Our 'inner child' refers to the original self, the open hearted, freely expressive and spontaneous self inside.
Our programming sets itself up within the first 6 years of our lives. Psychologically, this programming will determine how each of us reacts and deals with life, our self confidence and how we define what love feels like.
The relationship with our parents and caretakers is the most important connection we will establish and becomes our first understanding of the meaning of love.
Your inner child stays with you as you become an adult. It is hidden in your subconscious - holding onto any pain, rejection and programming that you experienced throughout your childhood years. When we have a strong emotional reaction to something or someone - when a button is pushed and there is a lot of energy attached - that means there is old, subconscious stuff coming up.
It is the inner child who feels panic or rage or terror or perhaps a sense of hopelessness.
Throughout your life your inner child will continue to manifest outwardly and may create all kinds of problems, unless the emotional wounds are made aware of and healed. You may find that you repeat the same scenarios in life, such as finding partners who mirror your original household upbringing, yet make your life miserable.
Until we can bring these wounds into our conscious awareness, they will continue to live deep in our mind. Our 'inner child' is looking to be heard and healed.

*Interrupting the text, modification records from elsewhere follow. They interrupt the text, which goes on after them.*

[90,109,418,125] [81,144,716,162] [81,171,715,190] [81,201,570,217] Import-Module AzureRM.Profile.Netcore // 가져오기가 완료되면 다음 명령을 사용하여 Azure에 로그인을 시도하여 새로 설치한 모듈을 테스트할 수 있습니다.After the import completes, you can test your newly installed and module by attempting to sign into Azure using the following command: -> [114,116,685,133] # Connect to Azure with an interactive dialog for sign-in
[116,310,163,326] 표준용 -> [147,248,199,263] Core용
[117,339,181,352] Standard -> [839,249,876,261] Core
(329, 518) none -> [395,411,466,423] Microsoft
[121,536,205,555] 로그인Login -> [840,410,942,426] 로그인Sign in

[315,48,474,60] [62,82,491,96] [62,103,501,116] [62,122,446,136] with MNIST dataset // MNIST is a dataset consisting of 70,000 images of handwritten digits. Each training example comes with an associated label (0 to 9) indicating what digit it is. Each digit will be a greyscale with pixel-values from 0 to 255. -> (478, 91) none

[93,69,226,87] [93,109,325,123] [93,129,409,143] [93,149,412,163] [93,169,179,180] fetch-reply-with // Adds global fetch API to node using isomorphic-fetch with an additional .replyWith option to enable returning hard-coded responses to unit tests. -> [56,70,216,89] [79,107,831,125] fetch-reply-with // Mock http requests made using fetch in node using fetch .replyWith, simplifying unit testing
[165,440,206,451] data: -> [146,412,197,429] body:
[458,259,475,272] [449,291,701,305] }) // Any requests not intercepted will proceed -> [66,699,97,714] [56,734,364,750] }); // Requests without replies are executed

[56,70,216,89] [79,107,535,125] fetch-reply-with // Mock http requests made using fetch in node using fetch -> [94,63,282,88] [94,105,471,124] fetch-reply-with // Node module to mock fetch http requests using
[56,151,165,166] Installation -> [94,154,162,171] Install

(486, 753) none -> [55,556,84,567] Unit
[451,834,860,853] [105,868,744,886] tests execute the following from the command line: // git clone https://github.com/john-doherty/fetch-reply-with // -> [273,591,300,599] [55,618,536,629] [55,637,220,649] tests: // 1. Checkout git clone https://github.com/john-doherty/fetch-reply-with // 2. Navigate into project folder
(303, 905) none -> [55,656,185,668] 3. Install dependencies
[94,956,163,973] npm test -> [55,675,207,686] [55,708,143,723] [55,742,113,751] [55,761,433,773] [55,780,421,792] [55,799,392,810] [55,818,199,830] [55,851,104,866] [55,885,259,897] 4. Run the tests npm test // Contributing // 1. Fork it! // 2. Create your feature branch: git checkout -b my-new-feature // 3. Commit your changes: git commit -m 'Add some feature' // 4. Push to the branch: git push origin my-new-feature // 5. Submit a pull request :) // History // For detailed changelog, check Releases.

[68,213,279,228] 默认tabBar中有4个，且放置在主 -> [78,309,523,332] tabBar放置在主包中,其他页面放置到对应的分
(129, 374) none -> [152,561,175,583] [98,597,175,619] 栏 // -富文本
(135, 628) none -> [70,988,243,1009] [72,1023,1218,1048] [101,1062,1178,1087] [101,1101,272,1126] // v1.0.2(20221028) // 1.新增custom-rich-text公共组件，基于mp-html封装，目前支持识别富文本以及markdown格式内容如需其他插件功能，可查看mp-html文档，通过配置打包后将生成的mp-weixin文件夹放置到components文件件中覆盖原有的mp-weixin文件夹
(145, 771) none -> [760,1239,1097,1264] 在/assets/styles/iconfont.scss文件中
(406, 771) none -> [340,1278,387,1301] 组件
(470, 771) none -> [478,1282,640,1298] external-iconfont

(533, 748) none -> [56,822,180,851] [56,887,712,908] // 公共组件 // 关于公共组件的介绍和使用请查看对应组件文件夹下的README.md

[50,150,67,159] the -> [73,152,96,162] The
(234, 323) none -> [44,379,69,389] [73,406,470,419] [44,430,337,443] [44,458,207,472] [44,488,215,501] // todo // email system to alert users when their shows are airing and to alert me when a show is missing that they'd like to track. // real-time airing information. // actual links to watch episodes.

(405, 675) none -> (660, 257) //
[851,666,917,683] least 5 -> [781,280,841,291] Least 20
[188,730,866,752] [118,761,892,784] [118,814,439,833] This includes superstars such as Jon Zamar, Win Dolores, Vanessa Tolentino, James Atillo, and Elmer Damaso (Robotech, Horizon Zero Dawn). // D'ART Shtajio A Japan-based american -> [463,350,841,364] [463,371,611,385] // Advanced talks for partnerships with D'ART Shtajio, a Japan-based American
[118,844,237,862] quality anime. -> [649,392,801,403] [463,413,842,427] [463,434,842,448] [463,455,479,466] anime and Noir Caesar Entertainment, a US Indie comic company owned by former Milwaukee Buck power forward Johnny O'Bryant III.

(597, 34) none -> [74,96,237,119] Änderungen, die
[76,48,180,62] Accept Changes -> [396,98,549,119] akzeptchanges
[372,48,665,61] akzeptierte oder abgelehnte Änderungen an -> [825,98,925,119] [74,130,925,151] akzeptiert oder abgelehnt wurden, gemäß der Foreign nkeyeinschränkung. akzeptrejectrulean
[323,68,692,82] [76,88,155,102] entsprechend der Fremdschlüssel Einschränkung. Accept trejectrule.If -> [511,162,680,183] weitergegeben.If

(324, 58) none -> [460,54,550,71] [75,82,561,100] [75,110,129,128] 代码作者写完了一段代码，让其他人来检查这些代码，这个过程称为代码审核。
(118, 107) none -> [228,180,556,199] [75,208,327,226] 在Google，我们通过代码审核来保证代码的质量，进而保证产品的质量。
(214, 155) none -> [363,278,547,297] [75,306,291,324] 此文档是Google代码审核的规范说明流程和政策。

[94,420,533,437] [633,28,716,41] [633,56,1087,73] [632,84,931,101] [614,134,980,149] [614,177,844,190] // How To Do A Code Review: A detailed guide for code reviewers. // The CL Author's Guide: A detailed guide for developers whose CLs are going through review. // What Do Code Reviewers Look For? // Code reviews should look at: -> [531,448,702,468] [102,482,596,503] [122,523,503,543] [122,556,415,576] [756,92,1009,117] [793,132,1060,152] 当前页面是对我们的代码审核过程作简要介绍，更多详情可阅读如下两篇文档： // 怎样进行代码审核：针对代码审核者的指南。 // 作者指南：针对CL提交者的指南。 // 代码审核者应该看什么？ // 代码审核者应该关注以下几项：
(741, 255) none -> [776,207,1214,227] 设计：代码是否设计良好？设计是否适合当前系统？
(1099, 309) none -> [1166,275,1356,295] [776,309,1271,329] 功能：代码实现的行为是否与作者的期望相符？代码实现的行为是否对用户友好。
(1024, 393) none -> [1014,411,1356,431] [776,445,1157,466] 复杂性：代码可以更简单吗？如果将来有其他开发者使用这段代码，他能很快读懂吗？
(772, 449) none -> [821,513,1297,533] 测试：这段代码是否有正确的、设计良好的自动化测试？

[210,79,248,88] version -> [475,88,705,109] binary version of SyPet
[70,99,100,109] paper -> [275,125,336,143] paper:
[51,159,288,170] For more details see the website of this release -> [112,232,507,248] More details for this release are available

Prolonged stress during childhood
In cases where children and teens suffer from prolonged stress and especially unpredictable stressors, they are left with deep, long‑lasting scars. When the young brain is thrust into stressful situations over and over again without warning, and stress hormones are repeatedly fired up, small chemical markers, known as methyl groups, adhere to specific genes that regulate the activity of stress‑hormone receptors in the brain. These epigenetic changes hamper the body’s ability to turn off the stress response.
In ideal circumstances, a child learns to respond to stress, and recover from it, learning resilience. But kids who’ve faced chronic, unpredictable stress undergo biological changes that cause their inflammatory stress response to stay activated.
Our thoughts, beliefs, emotions and the body are all connected, so anything manifested by the body first begins on an energetic level, brought into by our thoughts and facilitated by our emotions before it is physically realised.
When a person has experienced prolonged stress in their childhood years they are likely to then churn out a damaging, inflammatory cocktail of stress neurochemicals through their endocrine and immune systems in response to even small stressors as an adult – a disagreement with their partner, a car that cuts in front of them on the road, a sudden loud noise – for the rest of their lives. They overreact to, and are less able to recover from the everyday stressors of life. They are always reacting and setting off inflammatory responses in their body, leading to disease down the road - in the form of autoimmune disease, heart disease, cancer, fibromyalgia, chronic fatigue, fibroid tumours, irritable bowel syndrome, ulcers, migraines and asthma.
Researchers have seen a correlation between specific types of adverse childhood experiences and different types of diseases. For example, children whose parents die, or who face emotional, physical abuse or neglect, or witness marital disharmony between their parents are more likely to develop cardiovascular disease, lung disease, diabetes, headaches, multiple sclerosis and lupus as adults. Your chances of having chronic fatigue syndrome as an adult increases six fold with a difficult childhood. Kids who lose a parent have triple the risk of depression in their lifetimes. Children whose parents divorce are twice as likely to suffer a stroke later down the line.*
We don’t just get over something in time, instead pain is concealed in our body that will eventually become disease later in life.
It is possible to change your self sabotaging or destructive thought patterns so that your mind is no longer your enemy.
When you heal the inner child and start loving and respecting yourself more on a core level everything on the outside changes.
By consciously communicating with that little child within: to listen to what he/she feels and needs from us in the present moment. The primal needs of the inner child - love, acceptance, protection, understanding, nurture - remain the same now as when we were children.
When we acknowledge and heal our inner child, setting boundaries, letting go of trying to control, seeing life more clearly, stopping the victimization, etc., will eventually become automatic and intuitive.